Gwardziści na podium ME U-18!
Reprezentacja Polski U-18 z Tytusem Nowikiem oraz Kamilem Szymenderą w składzie, sięgnęła po brązowe medale ME U-18. W meczu o brąz Nowik zdobył aż 30 punktów, a Szymendera został wybrany do drużyny całego turnieju.
Polskie reprezentacje siatkarzy, niezależnie od wieku, przyzwyczaiły nas, że w najważniejszych turniejach w Europie i na świecie, walczą o czołowe lokaty. Do Italii, po zwariowanym okresie przerwy od sportu (pandemia COVID-19), zespół trenera Michała Bąkiewicza, jechał spełniać marzenia. A te, nie zakładały innych rozwiązań, niż walka o końcowy triumf w turnieju. Jak to bywa jednak w boiskowej rywalizacji, o zwycięstwie decydują detale, pojedyncze piłki. Tak było w półfinałowej rywalizacji z kadrą Italii. Polacy przegrali po tie-breaku i marzenia o zwycięstwie trzeba było odłożyć na półkę.
– Przyjeżdżając do Lecce, faktycznie mieliśmy jeden cel – wrócić do Polski ze złotym medalem. Rozgrywki grupowe przeszliśmy bez większych problemów, aż w półfinale przyszło się zmierzyć z późniejszymi mistrzami. Zagraliśmy bardzo dobry mecz, ale niestety, zabrakło. Każdy jednak zgodnie twierdzi, że półfinał Polaków z Włochami, to był tak naprawdę, finał tego turnieju. Trudno się było zebrać po takiej porażce dzień później, na walkę o brąz. Pokazaliśmy jednak charakter. Cieszę się, że dostałem szansę w ostatnim meczu, zagrać od początku. Przy okazji chciałbym podziękować wszystkim kibicom za słowa wsparcia oraz trzymanie kciuków – mówi Tytus Nowik.
Warto pamiętać, że atakujący w kadrze U-18 u trenera Bąkiewicza, już za chwilę wkroczy w pierwszoligowy świat, w roli przyjmującego, w zespole Gwardii Wrocław trenera Krzysztofa Janczaka. A pomiędzy należy jeszcze włożyć turniej 1/2 Mistrzostw Polski kadetów, gdzie Nowik zagra w barwach razem z… Kamilem Szymenderą. Granie w młodzieżowej drużynie GWR już w najbliższy weekend w Poznaniu. Zatem czasu na odpoczynek tak naprawdę nie będzie właściwie… wcale.

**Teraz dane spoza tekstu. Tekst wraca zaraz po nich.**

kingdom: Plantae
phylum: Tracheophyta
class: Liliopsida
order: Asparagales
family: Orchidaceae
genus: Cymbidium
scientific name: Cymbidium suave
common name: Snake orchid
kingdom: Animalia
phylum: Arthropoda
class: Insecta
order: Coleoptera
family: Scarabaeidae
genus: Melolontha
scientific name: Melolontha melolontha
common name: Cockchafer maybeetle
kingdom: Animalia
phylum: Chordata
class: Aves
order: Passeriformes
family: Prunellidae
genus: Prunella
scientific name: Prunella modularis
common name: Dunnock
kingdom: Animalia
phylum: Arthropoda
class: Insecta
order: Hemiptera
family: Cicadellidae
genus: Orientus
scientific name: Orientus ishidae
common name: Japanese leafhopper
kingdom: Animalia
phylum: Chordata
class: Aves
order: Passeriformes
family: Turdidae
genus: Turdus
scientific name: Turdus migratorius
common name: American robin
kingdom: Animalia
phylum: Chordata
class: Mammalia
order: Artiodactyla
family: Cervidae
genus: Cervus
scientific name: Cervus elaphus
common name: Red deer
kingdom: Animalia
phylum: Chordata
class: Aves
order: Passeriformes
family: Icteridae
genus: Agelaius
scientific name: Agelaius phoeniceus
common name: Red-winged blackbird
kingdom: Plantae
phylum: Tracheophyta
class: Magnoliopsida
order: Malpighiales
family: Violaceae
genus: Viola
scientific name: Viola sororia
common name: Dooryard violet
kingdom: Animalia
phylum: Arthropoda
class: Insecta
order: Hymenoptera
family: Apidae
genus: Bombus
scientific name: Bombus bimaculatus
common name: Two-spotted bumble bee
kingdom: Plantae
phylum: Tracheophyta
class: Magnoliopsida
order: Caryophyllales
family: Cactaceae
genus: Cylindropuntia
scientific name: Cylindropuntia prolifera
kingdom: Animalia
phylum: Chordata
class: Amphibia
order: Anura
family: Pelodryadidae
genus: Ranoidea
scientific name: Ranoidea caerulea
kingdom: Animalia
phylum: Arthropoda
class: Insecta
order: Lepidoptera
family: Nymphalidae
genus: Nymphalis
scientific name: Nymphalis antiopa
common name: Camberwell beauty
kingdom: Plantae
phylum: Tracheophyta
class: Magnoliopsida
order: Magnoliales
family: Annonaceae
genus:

– To były trudne trzy miesiące przygotowań. Sporo poświęceń, ale każdy dawał z siebie maksimum, żeby na ME zagrać jak najlepiej. Półfinał z Włochami na pewno wyglądał jak mecz o złoto, tak powinny wyglądać takie starcia. Niestety, zadecydowała jedna piłka… Skończyło się na brązowym krążku, ale sądzę, że każdy z drużyny będzie teraz pracował jeszcze ciężej, żeby przy kolejnym turnieju, ta jedna piłka – decydująca o tytule czy miejscu w finale – była dla nas. Tak po gwardyjsku, jestem też bardzo dumny z Tytusa, że pokazał charakter w ważnym momencie dla drużyny. Zagrał o brąz, dając całe serducho, będąc liderem. Brawo dla niego! Nagroda indywidualna? Ciężko na to pracowałem, ale to przede wszystkim zasługa drużyny, w jakiej się znalazłem. Ta duma w oczach każdego jest cenniejsza, niż jakikolwiek medal, czy wyróżnienie. Nie mogę też nie podziękować za wsparcie kibicom oraz bliskim, to była niezwykła siła, od początku do końca naszego grania. Tak właściwie nadal odpisuję na wiadomości i pewnie jeszcze chwile mi to zajmie – uśmiecha się Kamil Szymendera.
Przypomnijmy, że Polacy rozgrywki grupowe zakończyli z kompletem zwycięstw, odprawiając kolejno: Czechów 3:0 (ostatecznie wicemistrzowie); Niemców 3:0 oraz 3:1 Białorusinów. W półfinale Polacy przegrali 2:3 (-22, 16, -13, 20, -13), po prawie dwugodzinnym boju. O brązowy medal drużyna trenera Bąkiewicza wygrała z Bułgarią 3:1 (21, 27, -23, 23). Oprócz Szymendery, w drużynie turnieju z polskiej kadry znalazł się też środkowy, Mateusz Nowak.